Richard Hell Destiny Street original albumAnother inescapable problem with the original Destiny Street (pictured left) is that it was released close to five years after the debut Richard Hell & The Voidoids album, October 1977’s Blank Generation. It came too late. The moment had passed. Hell was integral to the New York scene, had been in Television, then The Heartbreakers and first played live with The Voidoids in November 1976. But the forward motion of 1976 and 1977 dissipated, and momentum was lost. Thereafter – fits and starts. Hell should have made a second album in 1978 or 1979, rather than 1982 (Destiny Street was recorded in 1981).

A broad hint at what could have been a more timely second album comes with what follows Destiny Street Remixed on Disc Two. There’s the careening January 1979 UK-only “The Kid With the Replaceable Head” / “I’m Your Man” single (pictured below right), nine demos from July 1979 (three of which are previously unreleased) and a live track from 2004.
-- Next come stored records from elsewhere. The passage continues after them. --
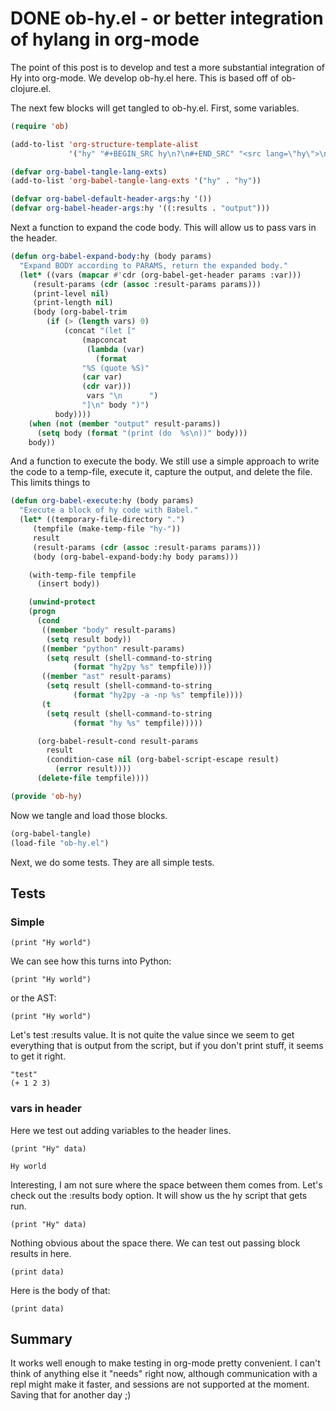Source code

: * DONE ob-hy.el - or better integration of hylang in org-mode
  CLOSED: [2016-04-01 Fri 19:31]
  :PROPERTIES:
  :categories: emacs,orgmode,hylang
  :date:     2016/04/01 19:31:37
  :updated:  2016/04/01 19:31:37
  :END:
The point of this post is to develop and test a more substantial integration of Hy into org-mode. We develop ob-hy.el here. This is based off of ob-clojure.el.

The next few blocks will get tangled to ob-hy.el. First, some variables.

#+BEGIN_SRC emacs-lisp :tangle ob-hy.el
(require 'ob)

(add-to-list 'org-structure-template-alist
             '("hy" "#+BEGIN_SRC hy\n?\n#+END_SRC" "<src lang=\"hy\">\n?\n</src>"))

(defvar org-babel-tangle-lang-exts)
(add-to-list 'org-babel-tangle-lang-exts '("hy" . "hy"))

(defvar org-babel-default-header-args:hy '())
(defvar org-babel-header-args:hy '((:results . "output")))
#+END_SRC

#+RESULTS:
: org-babel-header-args:hy

Next a function to expand the code body. This will allow us to pass vars in the header.

#+BEGIN_SRC emacs-lisp :tangle ob-hy.el
(defun org-babel-expand-body:hy (body params)
  "Expand BODY according to PARAMS, return the expanded body."
  (let* ((vars (mapcar #'cdr (org-babel-get-header params :var)))
	 (result-params (cdr (assoc :result-params params)))
	 (print-level nil)
	 (print-length nil)
	 (body (org-babel-trim
		(if (> (length vars) 0)
		    (concat "(let ["
			    (mapconcat
			     (lambda (var)
			       (format
				"%S (quote %S)"
				(car var)
				(cdr var)))
			     vars "\n      ")
			    "]\n" body ")")
		  body))))
    (when (not (member "output" result-params))
      (setq body (format "(print (do  %s\n))" body)))
    body))
#+END_SRC

#+RESULTS:
: org-babel-expand-body:hy

And a function to execute the body. We still use a simple approach to write the code to a temp-file, execute it, capture the output, and delete the file. This limits things to

#+BEGIN_SRC emacs-lisp :tangle ob-hy.el
(defun org-babel-execute:hy (body params)
  "Execute a block of hy code with Babel."
  (let* ((temporary-file-directory ".")
	 (tempfile (make-temp-file "hy-"))
	 result
	 (result-params (cdr (assoc :result-params params)))
	 (body (org-babel-expand-body:hy body params)))

    (with-temp-file tempfile
      (insert body))

    (unwind-protect
	(progn
	  (cond
	   ((member "body" result-params)
	    (setq result body))
	   ((member "python" result-params)
	    (setq result (shell-command-to-string
			  (format "hy2py %s" tempfile))))
	   ((member "ast" result-params)
	    (setq result (shell-command-to-string
			  (format "hy2py -a -np %s" tempfile))))
	   (t
	    (setq result (shell-command-to-string
			  (format "hy %s" tempfile)))))

	  (org-babel-result-cond result-params
	    result
	    (condition-case nil (org-babel-script-escape result)
	      (error result))))
      (delete-file tempfile))))

(provide 'ob-hy)
#+END_SRC

#+RESULTS:
: ob-hy

Now we tangle and load those blocks.
#+BEGIN_SRC emacs-lisp
(org-babel-tangle)
(load-file "ob-hy.el")
#+END_SRC

#+RESULTS:
: t

Next, we do some tests. They are all simple tests.

** Tests

*** Simple
#+BEGIN_SRC hy
(print "Hy world")
#+END_SRC

#+RESULTS:
: Hy world

We can see how this turns into Python:

#+BEGIN_SRC hy :results python
(print "Hy world")
#+END_SRC

#+RESULTS:
: print(u'Hy world')

or the AST:

#+BEGIN_SRC hy :results ast
(print "Hy world")
#+END_SRC

#+RESULTS:
: Module(
:     body=[Expr(value=Call(func=Name(id='print'), args=[Str(s=u'Hy world')], keywords=[], starargs=None, kwargs=None))])
:
:

Let's test :results value. It is not quite the value since we seem to get everything that is output from the script, but if you don't print stuff, it seems to get it right.

#+BEGIN_SRC hy :results value
"test"
(+ 1 2 3)
#+END_SRC

#+RESULTS:
: 6

*** vars in header

Here we test out adding variables to the header lines.

#+name: hy-world
#+BEGIN_SRC hy :var data="world"
(print "Hy" data)
#+END_SRC

#+RESULTS: hy-world
: Hy world

Interesting, I am not sure where the space between them comes from. Let's check out the :results body option. It will show us the hy script that gets run.

#+BEGIN_SRC hy :var data="world" :results body
(print "Hy" data)
#+END_SRC

#+RESULTS:
: (let [data (quote "world")]
: (print "Hy" data))

Nothing obvious about the space there. We can test out passing block results in here.

#+BEGIN_SRC hy :var data=hy-world
(print data)
#+END_SRC

#+RESULTS:
: Hy  world
:

Here is the body of that:

#+BEGIN_SRC hy :var data=hy-world :results body
(print data)
#+END_SRC

#+RESULTS:
: (let [data (quote "Hy world
: ")]
: (print data))

** Summary
It works well enough to make testing in org-mode pretty convenient. I can't think of anything else it "needs" right now, although communication with a repl might make it faster, and sessions are not supported at the moment. Saving that for another day ;)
Richard Hell The Kid With the Replaceable HeadThe demos open a window into Hell’s pre-Destiny Street world, when he was still being facilitated by former Dr Feelgood road manager and Stiff Records co-founder Jake Riviera. A Hell supporter, Riviera had seen The Heartbreakers in 1976, tried to get the newly band-less Hell to play August 1976’s Mont-de-Marsan punk rock festival with Nick Lowe, issued the “Blank Generation” single on Stiff and organised support slots for Hell with Elvis Costello. “The Kid With the Replaceable Head” single was on Riviera’s post-Stiff label Radar. The 1979 demos heard here were made for Riviera and could have become the ground floor of an album, but in his essay Hell says “It was clear by the end of the summer that I wasn’t going to be dependable enough to warrant Jake investing in a full-scale album. So that plan was scrapped.”

Of these nine tracks from 1979 (misleadingly credited as “Destiny Street Demos”), six have been out before: “Don’t Die” and “Time” were on the 1980 Shake label EP mentioned above; “Crack of Dawn”, “Going Going Gone”, “I Lived my Life” and “Ignore That Door” were on the 1984 cassette album R.I.P. In full, the 1979 recordings sound terrific. Coherent, kinetic and spikey, this is wonderful stuff. The previously unheard “Smitten” brings in a Gang Of Four slant. But there was no immediately ensuing album, and Destiny Street arrived three years later.

Anyone with a passing interest in this ever-intriguing figure will need the 1979 demos. They’re as essential as the “The Kid With the Replaceable Head” single. But overall, the thought-provoking Destiny Street Complete says more about Richard Hell’s urge to wrestle with his past than it does about the original Destiny Street album itself.